[Source passage — start]

I'm interested as to why it isn't a settled manner. In my experience, H265 files tend to strike really nice compression ratios (in the same vein, after an AV1 transcode, I'm typically left gobsmacked).
(Or were you talking more about latency? In that case I have to defer to someone with more knowledge.)
h265 has about 20% lower bitrate than h264 at a very similar perceptible quality, but encoding several variants (adaptive streaming) quickly becomes more taxing on the hardware, and support for decoding h264 in hardware is both more ubiquitous and less expensive. As a concrete example, the 2018 generation of Amazon Fire TV sticks supports h265 but gets really hot, so when an adaptive stream offers both h264 and h265, the Fire TV picks the former. We were experimenting with detecting Fire TV serverside to give it a h265-only HLS manifest (the cost savings on the CDN would be sweet), but ultimately decided against it - the device manufacturer probably had a legitimate reason, be it stability or longevity.
I don't quite understand the industry push for AV1. I appreciate that it's patent-unencumbered, but it makes very little sense from business perspective, as you still need to support h264 and/or h265 for devices that can't decode av1 in hardware (and let's agree that forcing software decoding for video should be criminal). So you add a third codec variant (across several quality tiers) to your stack, cost per minute (encode, storage) goes up, engineering/QA effort goes up... Where's the value? Hence my original question, is AV1 really that much better to justify all that?
Adopting AV1 isn't urgent but it's a good long-term move. The sooner we implement hardware support in new chipets, the sooner it will become as ubiquitous as H.264 is today.
As for the business perspective, major streaming services pay major dollars for transferring data. You could probably pay for every part of the AV1 project multiple times over on the money saved by a moderately lowering of Netflix's outbound data.
Keep in mind that standards are moving slow, CODEC standards more so. The golden standard is still h264/AVC, which dates back to the nineties. This is primarily due to many appliances (set top boxes, cameras, phones, TVs) using the absolute cheapest hardware stack they can get their hands on.

[Source passage — finish]

* _Activity 1_:
Please repeat the part of the codec discussion that opens with the words containing "h265 has about" and closes with "stability or longevity.".
* _Activity 2_:
Name the appliances that the codec discussion gives in parentheses as using the cheapest hardware stack available.
* _Activity 3_:
Resume the codec discussion after its last sentence.
The listing after this point isn't needed for any of the work.

[Provided data — start]

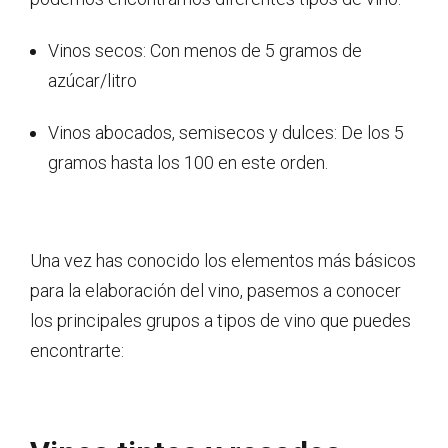
Vinos secos: Con menos de 5 gramos de
azúcar/litro
Vinos abocados, semisecos y dulces: De los 5
gramos hasta los 100 en este orden.
Una vez has conocido los elementos más básicos
para la elaboración del vino, pasemos a conocer
los principales grupos a tipos de vino que puedes
encontrarte:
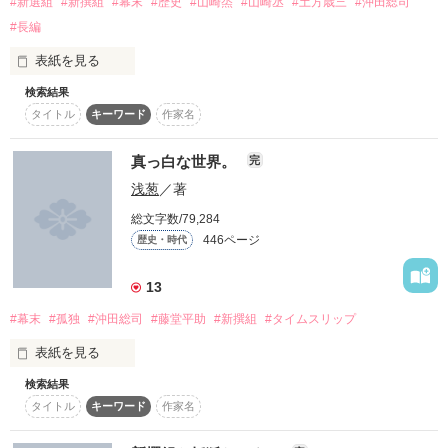
100万PVありがとうございます！

#新選組
#新撰組
#幕末
#歴史
#山崎烝
#山崎丞
#土方歳三
#沖田総司
感想レビュー等お待ちしています^^
#長編
表紙を見る
なんと、あの『江戸時代』だった!!

作品を読む
「え？副ちょ――……

検索結果
【新撰組のヒミツ 弐】

タイトル
キーワード
作家名
真っ白な世界。
完
はっはっはっ！

新撰組の栄華の影に忍び寄るのは

浅葱
／著
とうに切り捨てた〝過去〟の因縁

流石にあれは私でも怖いのぉ(笑)」

平成からの迷い人

総文字数/79,284
446ページ
歴史・時代
伊吹栞(いぶきしおり)

背後に捨て置いてきた筈の下川光は

13
新撰組監察方として生きる井岡光を

×

え？

今にも呑み込もうと大口を開けている

#幕末
#孤独
#沖田総司
#藤堂平助
#新撰組
#タイムスリップ
［副長］土方歳三(ひじかたとしぞう)

コメディ？

表紙を見る
［一番隊組長］沖田総司(おきたそうじ)

夢にまで見る非道で醜い自分を

検索結果
新撰組第3弾、

貴方だけには知られたくない

タイトル
キーワード
作家名
［二番隊組長］永倉新八(ながくらしんぱち)

読んでいただけると嬉しいです。

さぁ？

［三番隊組長］斎藤一(さいとうはじめ)
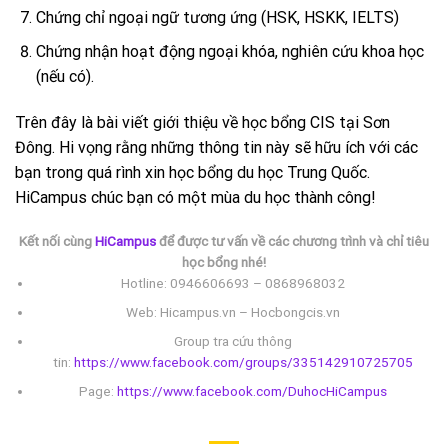
Chứng chỉ ngoại ngữ tương ứng (HSK, HSKK, IELTS)
Chứng nhận hoạt động ngoại khóa, nghiên cứu khoa học
(nếu có).
Trên đây là bài viết giới thiệu về học bổng CIS tại Sơn
Đông. Hi vọng rằng những thông tin này sẽ hữu ích với các
bạn trong quá rình xin học bổng du học Trung Quốc.
HiCampus chúc bạn có một mùa du học thành công!
Kết nối cùng
HiCampus
để được tư vấn về các chương trình và chỉ tiêu
học bổng nhé!
Hotline: 0946606693 – 0868968032
Web: Hicampus.vn – Hocbongcis.vn
Group tra cứu thông
tin:
https://www.facebook.com/groups/335142910725705
Page:
https://www.facebook.com/DuhocHiCampus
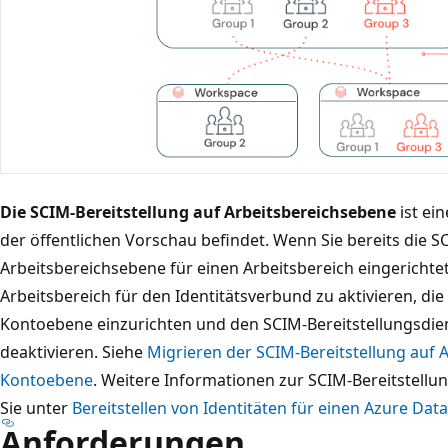
Die SCIM-Bereitstellung auf Arbeitsbereichsebene
ist ein
der öffentlichen Vorschau befindet. Wenn Sie bereits die S
Arbeitsbereichsebene für einen Arbeitsbereich eingerichte
Arbeitsbereich für den Identitätsverbund zu aktivieren, die
Kontoebene einzurichten und den SCIM-Bereitstellungsdie
deaktivieren. Siehe
Migrieren der SCIM-Bereitstellung auf 
Kontoebene
. Weitere Informationen zur SCIM-Bereitstellu
Sie unter
Bereitstellen von Identitäten für einen Azure Data
Anforderungen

[Provided data — finish]

* _Exercise output 1_:
h265 has about 20% lower bitrate than h264 at a very similar perceptible quality, but encoding several variants (adaptive streaming) quickly becomes more taxing on the hardware, and support for decoding h264 in hardware is both more ubiquitous and less expensive. As a concrete example, the 2018 generation of Amazon Fire TV sticks supports h265 but gets really hot, so when an adaptive stream offers both h264 and h265, the Fire TV picks the former. We were experimenting with detecting Fire TV serverside to give it a h265-only HLS manifest (the cost savings on the CDN would be sweet), but ultimately decided against it - the device manufacturer probably had a legitimate reason, be it stability or longevity.

* _Exercise output 2_:
Set top boxes, cameras, phones, TVs

* _Exercise output 3_:
Compared to other standards in streaming media, I'd say that AOMedia has found adoption a lot quicker. h265 (HEVC) was all but DoA until years after it's introduction Apple finally decided to embrace it. It is still by no means ubiquitous, mostly due to patent licensing, which significantly drives up the price of hardware in single digit dollars price range.
Anecdotally, consider that Apple's HTTP Live Streaming protocol (till version 6) relied on MPEG2TS, even though Apple lay the groundwork for ISO/IEC 14496-12 Base Media File Format aka MP4. The reason was that chips in the initial Iphones had only support for h264 using mpeg2 transport streams, and even mp4 -> mp2 transmuxing was considered too resource intensive.
> h265 (HEVC) was all but DoA until years after it's introduction Apple finally decided to embrace it
No? You're talking in terms of PC / phone hardware support only. HEVC was first released June 7, 2013. The UHD Blu-ray standard was released less than 3 years later on February 14, 2016 - and it was obvious to everyone in the intervening years that UHD Blu-ray would use HEVC because it needed support for 4k and HDR, both of which HEVC was specifically designed to be compatible with. (Wikipedia says licensing for UHD Blu-ray on the basis of a released spec began in mid 2015.)
>Anecdotally, consider that Apple's HTTP Live Streaming protocol (till version 6) relied on MPEG2TS
This sounds like you might be confusing that MPEG2TS might have something to do with the video encoding instead of it solely being the way the video/audio elementary streams are wrapped together into a single contained format. The transport stream was designed specifically for an unreliable streaming type of delivery vs a steady consistent type of source like reading from a dis[c|k]. There is nothing wrong with using a TS stream for HLS that makes it inferior.
> There is nothing wrong with using a TS stream for HLS that makes it inferior.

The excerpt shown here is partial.